• _TEXT PROVIDED_
+ + + +
A combination plate of post-Bin Laden analysis
I’m very late posting today, and with little original content, but I hope you find some of the following articles interesting.
There has been an understandable deluge of analysis pouring out of every corner following Osama Bin Laden’s death. Here is a sample of a few of the more interesting ones:
James Fallows, writing for The Atlantic, analyzes the announcement of the event and speculates on the significance:
To his further shrewdness and credit, he invoked his predecessor by name when mentioning one of George W. Bush’s bravest and most important statements: “As we do, we must also reaffirm that the United States is not — and never will be — at war with Islam. I’ve made clear, just as President Bush did shortly after 9/11, that our war is not against Islam.”
Further Bush/Obama resonance: In the best speech of his presidency, his address to the Joint Session of Congress nine days after the 9/11 attacks, George W. Bush used this most memorable line: “Whether we bring our enemies to justice, or bring justice to our enemies, justice will be done.” Both Bush and Obama echoed that line tonight. Bush, in his statement: “the fight against terror goes on, but tonight America has sent an unmistakable message: No matter how long it takes, justice will be done.” Obama, in his speech: “On nights like this one, we can say to those families who have lost loved ones to al Qaeda’s terror: Justice has been done.
Echoing Chris’ earlier comments:
For years anti-terrorism experts have stressed the decentralized, self-sustaining nature of al Qaeda and related terrorist organizations around the world. The elimination of the celebrated symbol and inspiration of the movement will certainly not mean the end of terrorist threats, and in the short run could trigger revenge attacks.
But here is potentially the greatest significance of this news, apart from the “bringing justice to our enemies” satisfaction: it holds the potential of marking an end to the otherwise un-endable “Global War or Terror.”
Signifying an end to a “global war” does not mean the end of a threat. America faces a daily threat from crime; for the foreseeable future Americans and others will face a continuing threat of terrorist attack; the entire world faces a threat that the thousands of nuclear warheads still in existence could destroy millions, through accidental or deliberate misuse. But we classify all those as threats, requiring our continued vigilance and best efforts to prevent them.
+ + + +
• _RECORDED INFORMATION_

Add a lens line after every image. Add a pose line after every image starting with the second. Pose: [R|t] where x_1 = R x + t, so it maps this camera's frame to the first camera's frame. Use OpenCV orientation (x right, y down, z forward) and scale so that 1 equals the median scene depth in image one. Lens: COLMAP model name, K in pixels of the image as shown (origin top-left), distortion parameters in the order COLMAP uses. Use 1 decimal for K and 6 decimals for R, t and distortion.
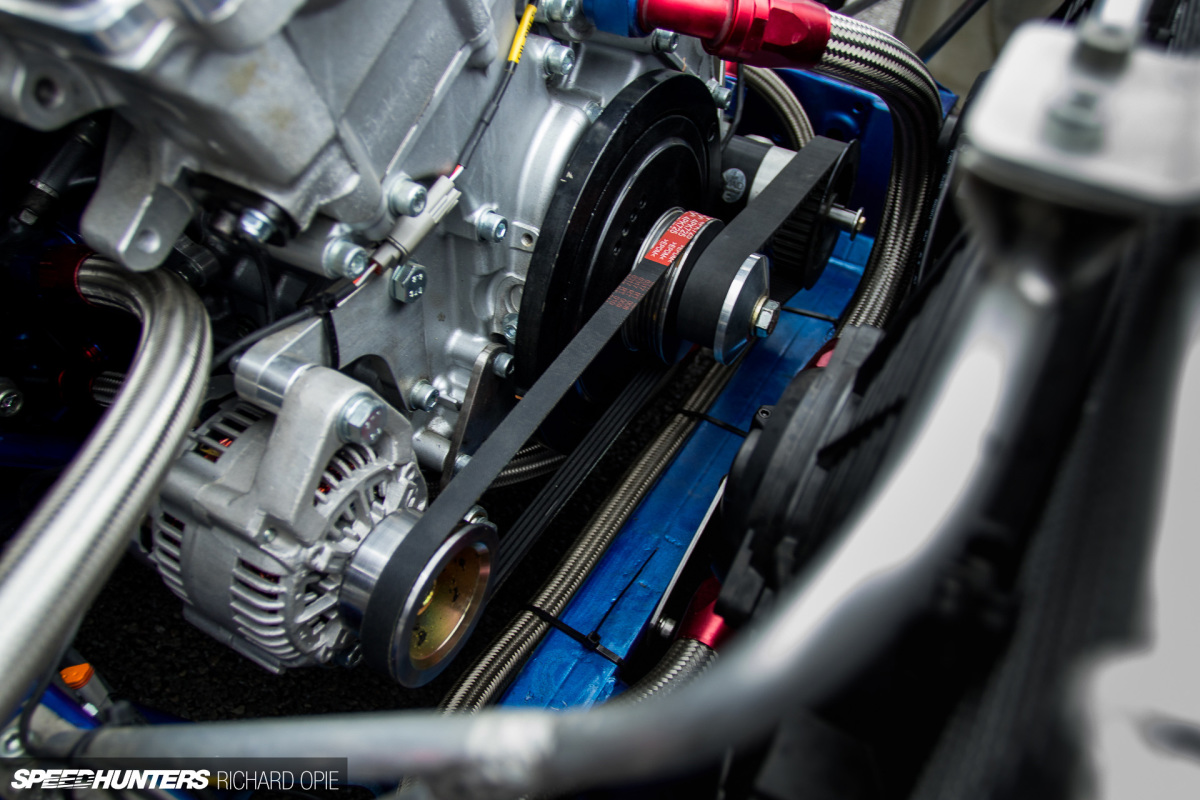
lens RADIAL K [[942.8, 0, 600.0], [0, 942.8, 400.0], [0, 0, 1]] dist [-0.047088, -0.000314]
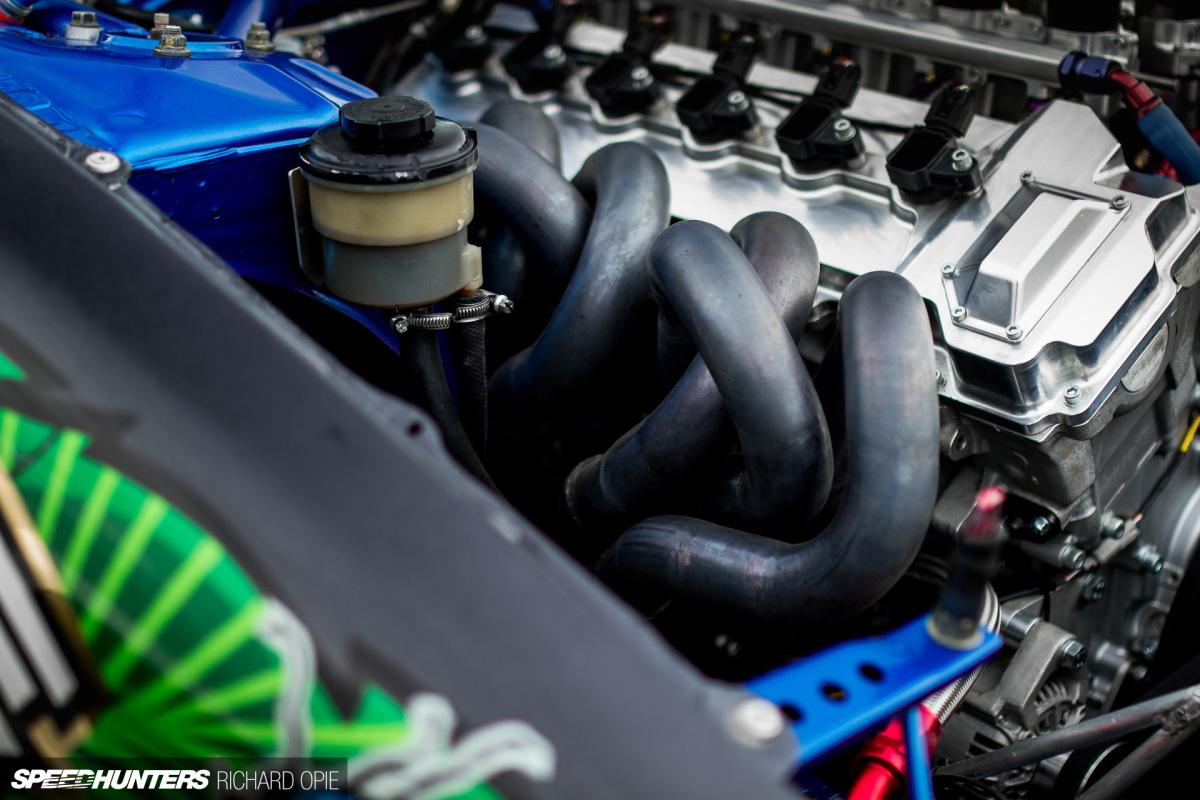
+ + + +
• _PROBLEM 1_
Answer these questions about the post-Bin Laden analysis text:
(a) Which publication is James Fallows writing for?
(b) How many days after the 9/11 attacks did George W. Bush address the Joint Session of Congress?
(c) According to the text, what does America face a daily threat from?
• _PROBLEM 2_
Extend the post-Bin Laden analysis text by continuing it from its final sentence.
The lines have no role in this exercise.

• _OUTPUT 1_
(a) The Atlantic
(b) Nine days
(c) Crime

• _OUTPUT 2_
These comments echo Fallows’ September 2006 insightful article “Declaring Victory” where he was ahead of many in calling for an end to the “war on terrorism:”
The United States is succeeding in its struggle against terrorism. The time has come to declare the war on terror over, so that an even more effective military and diplomatic campaign can begin.
“It is not the people al-Qaeda might kill that is the threat,” he [David Kilcullen] concluded. “Our reaction is what can cause the damage. It’s al-Qaeda plus our response that creates the existential danger.”
Since 9/11, this equation has worked in al-Qaeda’s favor. That can be reversed.
Noted terrorism analyst Bruce Hoffman challenges some conventional wisdom in the wake of Bin Laden’s death in the The National Interest:
First, the assumption was that he was hiding in a cave in some isolated mountain range, cut off equally from his supporters and from the creature comforts that make life as a fugitive more bearable. Yet we learn that he’s been living a stone’s throw from the Pakistani capital, both in comfort and relative anonymity. This in turn calls into question some of the assumptions about the aid and assistance he doubtlessly would have needed to receive from a variety of plotters to be located right under the nose of the government and its military and intelligence authorities. Also, the assumption was that Bin Laden was in such isolation and so cut off from communication that he’d nearly been reduced to a figurehead, a marginal character, in al-Qaeda’s operations and destiny. His presence in an urban hub, presumably with a variety of modes of contact, calls into question the supposedly hands-off, irrelevant role he had been believed to play in al-Qaeda’s strategy and perhaps even day-to-day operations. Indeed, it may have been his active participation in key al-Qaeda decision-making and operational matters that allowed us to track him to his hideout—there must have been an unusual number people coming and going, functioning essentially as couriers. It may thus be that he’s had much more of a role in al-Qaeda than we believed.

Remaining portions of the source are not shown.